Большое внимание автор уделяет влиянию весьма многочисленной французской эмиграции, появившейся в России после событий 1789 г., на различные аспекты жизни российского общества. В этой среде, отмечается в книге, преобладали дворяне, духовенство и люди искусства. Те, кому улыбалась судьба, наживали состояние, большинство же служили по военной или гражданской части либо попадали в «учителя». Представители высшей аристократии старались держаться поближе к царской семье в Петербурге, дворяне помельче искали удачи в провинции, где их по простоте душевной принимали с распростертыми объятиями. Первые подчас становились воспитанниками детей в семьях высшего света и царского дома. Большая часть французов поступила в армию и таким образом участвовала в войнах, которые в это время вела Россия – на Балканах, на Кавказе, а затем и против Наполеона. Многие из них отличились на полях сражений, их портреты можно увидеть теперь в Эрмитаже в Галерее Героев 1812 года. Часть французов вернулась после Реставрации во Францию, но многие остались в России до конца своих дней – герцог Полиньяк, маркиз де Траверсе, граф де Ланжерон, барон де Данзас, граф де Лаваль и др. Их потомки слились с русской аристократией и часть их, 100 лет спустя, появились во Франции уже как представители русской эмиграции. Основная же масса французской эмиграции представляла собой людей без состояния, которые с трудом находили себе место в жизни, в основном в провинции. В этой среде было много смешанных браков, что, в свою очередь, внесло свой, пусть и скромный, вклад в формирование культурной жизни России.
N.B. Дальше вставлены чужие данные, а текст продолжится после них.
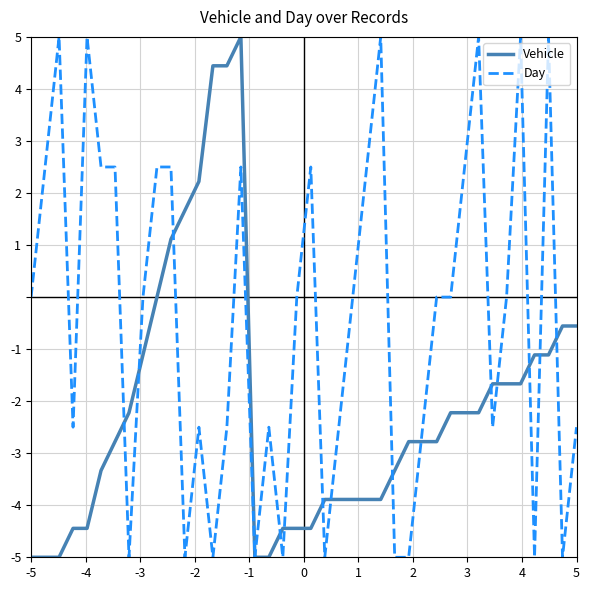

What is the maximum value shown in the chart?

5.0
Некоторые иммигранты не только сделали значительную карьеру, но и оставили заметный след в русской истории: Роже де Дамас, семья герцогов Полиньяков, граф де Шуазель-Гуфье, граф Сент-Прис, маркиз де Ламбер и др.
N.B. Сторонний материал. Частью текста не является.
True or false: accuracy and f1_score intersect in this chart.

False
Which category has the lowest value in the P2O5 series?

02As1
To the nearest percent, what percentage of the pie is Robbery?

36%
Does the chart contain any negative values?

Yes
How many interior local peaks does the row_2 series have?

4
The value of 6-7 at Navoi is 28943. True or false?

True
Автор подробно рассматривает деятельность трех видных представителей французской эмиграции, которые внесли большой вклад в российскую историю. «Французская республика принесла мне много зла, – писал Александр I, – однако я должен быть ей благодарен за то, что она дала мне таких трех человек, как Ришелье, Траверсе и Ланжерон» (цит. по: с. 136).
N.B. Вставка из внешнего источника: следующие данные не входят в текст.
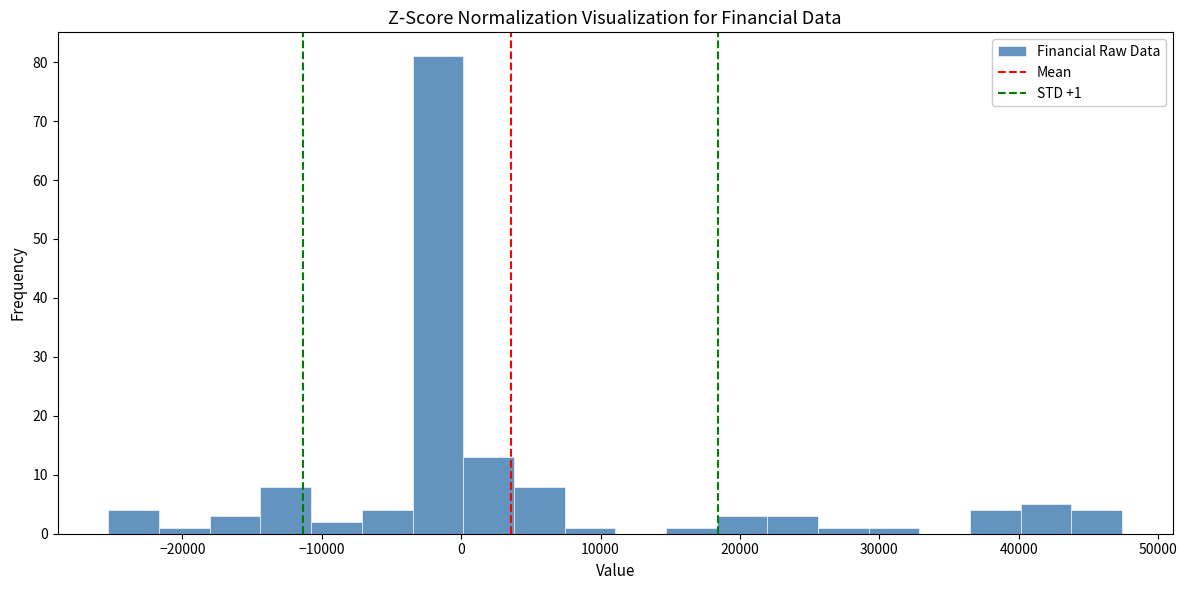

Read against the x-axis, roughly where is the centre of the tallest bar?

-2000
Адмирал, маркиз де Траверсе (1754–1830) был участником Войны за независимость в Америке, затем оказался при дворе Екатерины II по личной рекомендации французского военно-морского министра. В 1802–1809 гг. командовал Черноморским флотом, проявил присущие ему энергию и организационный талант при строительстве арсеналов в Николаеве, Севастополе и Херсоне, руководил строительством кораблей, занимался формированием нового поколения русского офицерства. Затем был министром морских сил, вошел в состав Государственного совета. В период войны с Наполеоном в его руках находились рычаги управления фактически всем военно-морским флотом России. Траверсе оставался на посту министра до 1828 г. За это время им было организовано 13 морских экспедиций, в которых принимали участие В.М. Головнин, О.Е. Коцебу, Ф.П. Литке, П.Ф. Анжу и другие известные мореплаватели. Он руководил кругосветным путешествием, предпринятым в 1819–1821 гг. Ф.Ф. Беллинсгаузеном и М.П. Лазаревым, в ходе которого была открыта Антарктика.